Indeed, startups are using cognitive technologies to develop valuable features and capabilities such as intelligent automation, ease of use, and insightful analytics that are superior to what can readily be achieved with conventional information technologies. In the rethinking enterprise category, for instance, marketing-focused startups have used machine learning to improve customer targeting8 and website personalization,9 natural language processing to understand what consumers are saying about television content on social media,10 and speech recognition to gauge the quality of inbound telephone leads.11 The top segments in the enterprise category are marketing, intelligence (including analytics solutions), security and authentication,and sales.12
Companies developing applications tailored for specific sectors such as retail, advertising (“adtech”), education, medical/diagnostics,and media have also received major investments—over $2 billion during the same period.13 In the rethinking industry category, startups providing solutions aimed at the medical and diagnostics sectors are using natural language processing to automate the coding of medical charts for insurance reimbursement,14 machine learning to power mobile care-management apps that tailor their content to better engage patients in their care regimen,15 and computer vision and machine learning to power a simple, low-cost ultrasound device that can automatically diagnose disorders.16 Top segments in this category include retail, adtech, medical and diagnostics, and education.17
This analysis suggests that the applications of cognitive technologies are broad; they can often resemble traditional enterprise applications—with advanced capabilities and performance—rather than specialized cognitive computing products. A principal way that cognitive technologies can create value for companies is by intelligently automating tasks and surfacing insights that augment human decision making. The opportunities for this are huge, spanning all sectors and business functions.

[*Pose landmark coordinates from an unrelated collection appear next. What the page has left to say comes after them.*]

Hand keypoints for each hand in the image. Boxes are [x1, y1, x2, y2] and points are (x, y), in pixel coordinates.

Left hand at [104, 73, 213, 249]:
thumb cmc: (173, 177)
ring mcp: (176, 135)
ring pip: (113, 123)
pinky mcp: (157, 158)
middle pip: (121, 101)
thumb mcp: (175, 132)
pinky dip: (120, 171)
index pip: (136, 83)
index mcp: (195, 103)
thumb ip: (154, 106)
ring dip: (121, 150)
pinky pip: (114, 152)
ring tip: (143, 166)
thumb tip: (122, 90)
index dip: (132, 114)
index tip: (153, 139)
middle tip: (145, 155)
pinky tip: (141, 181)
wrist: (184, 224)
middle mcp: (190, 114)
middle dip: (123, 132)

Cognitive technologies present special opportunities in the technology sector itself. These include enabling customers’ cognitive computing initiatives with platforms and tools to make it easier to build and deploy applications. Earlier this year, for instance, both Amazon and Microsoft introduced commercial cloud-based machine learning platforms.18 Intel has released chips tuned for machine learning that vendors such as Dell, Hewlett-Packard, and Lenovo are incorporating into servers.19 And Qualcomm has released processors aimed at deploying trained neural networks in mobile devices, from smartphones to consumer-oriented drones.20 These developments highlight the potential for technology suppliers to meet growing demand for tools and platforms to support the development of cognitive technology applications.

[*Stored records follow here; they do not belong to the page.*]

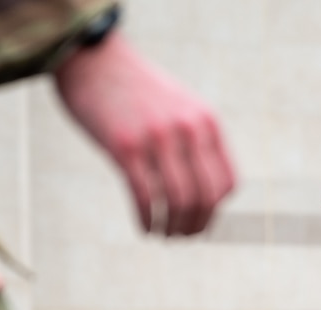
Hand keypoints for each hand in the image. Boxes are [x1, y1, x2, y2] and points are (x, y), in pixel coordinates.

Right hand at [54, 32, 235, 235]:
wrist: (94, 60)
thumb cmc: (135, 92)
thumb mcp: (178, 108)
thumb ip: (195, 141)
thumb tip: (207, 195)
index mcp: (205, 121)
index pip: (227, 183)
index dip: (215, 211)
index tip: (199, 221)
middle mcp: (186, 129)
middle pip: (206, 198)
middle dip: (196, 226)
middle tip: (181, 236)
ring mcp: (156, 137)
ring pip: (179, 201)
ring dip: (173, 228)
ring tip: (163, 235)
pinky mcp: (125, 147)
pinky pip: (145, 197)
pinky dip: (148, 221)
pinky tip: (145, 229)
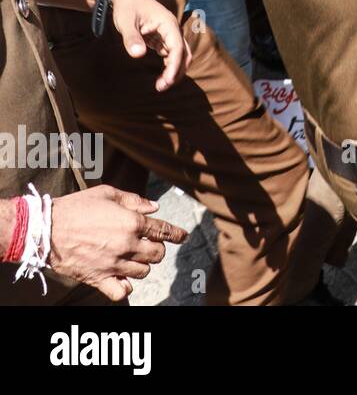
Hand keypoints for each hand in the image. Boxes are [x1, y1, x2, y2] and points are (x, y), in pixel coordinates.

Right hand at [47, 186, 187, 301]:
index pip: (164, 231)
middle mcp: (127, 244)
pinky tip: (123, 279)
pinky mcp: (98, 278)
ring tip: (133, 259)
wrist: (45, 229)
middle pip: (157, 254)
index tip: (182, 236)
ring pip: (143, 272)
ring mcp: (113, 263)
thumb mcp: (107, 194)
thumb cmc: (75, 208)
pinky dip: (125, 287)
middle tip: (149, 245)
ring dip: (142, 266)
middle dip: (157, 249)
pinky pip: (121, 291)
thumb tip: (155, 207)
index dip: (177, 234)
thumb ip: (134, 200)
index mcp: (132, 222)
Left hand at [110, 0, 190, 90]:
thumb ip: (132, 38)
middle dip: (176, 72)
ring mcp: (169, 34)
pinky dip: (169, 66)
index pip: (177, 48)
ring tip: (161, 85)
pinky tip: (161, 76)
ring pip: (180, 55)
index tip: (166, 81)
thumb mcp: (126, 22)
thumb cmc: (126, 6)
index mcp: (168, 24)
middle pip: (184, 54)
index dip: (174, 67)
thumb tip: (138, 55)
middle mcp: (173, 30)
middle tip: (162, 87)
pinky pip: (171, 54)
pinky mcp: (163, 38)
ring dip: (174, 70)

Vendors of enterprise software applications should consider how cognitive technologies can enhance their products. Startups may offer models of how to employ these technologies to make products easier to use, to automate functions intelligently, and to generate greater insight from data.
Corporate IT groups may want to build awareness of and skills in cognitive technologies such as machine learning and natural language processing. They can also begin to assess how to employ cognitive technologies to enhance existing corporate applications to provide greater usability and more valuable insights to users.
Buyers of enterprise software may find it worthwhile to ask their vendors to explain how they plan to take advantage of cognitive technologies to enhance their products’ performance and utility.
Cognitive technologies continue to improve and will likely give rise to entirely new product categories and even industries. In the near term, though, established industries can find significant opportunities in applying these technologies to conventional business functions, as the venture capital investment data suggests.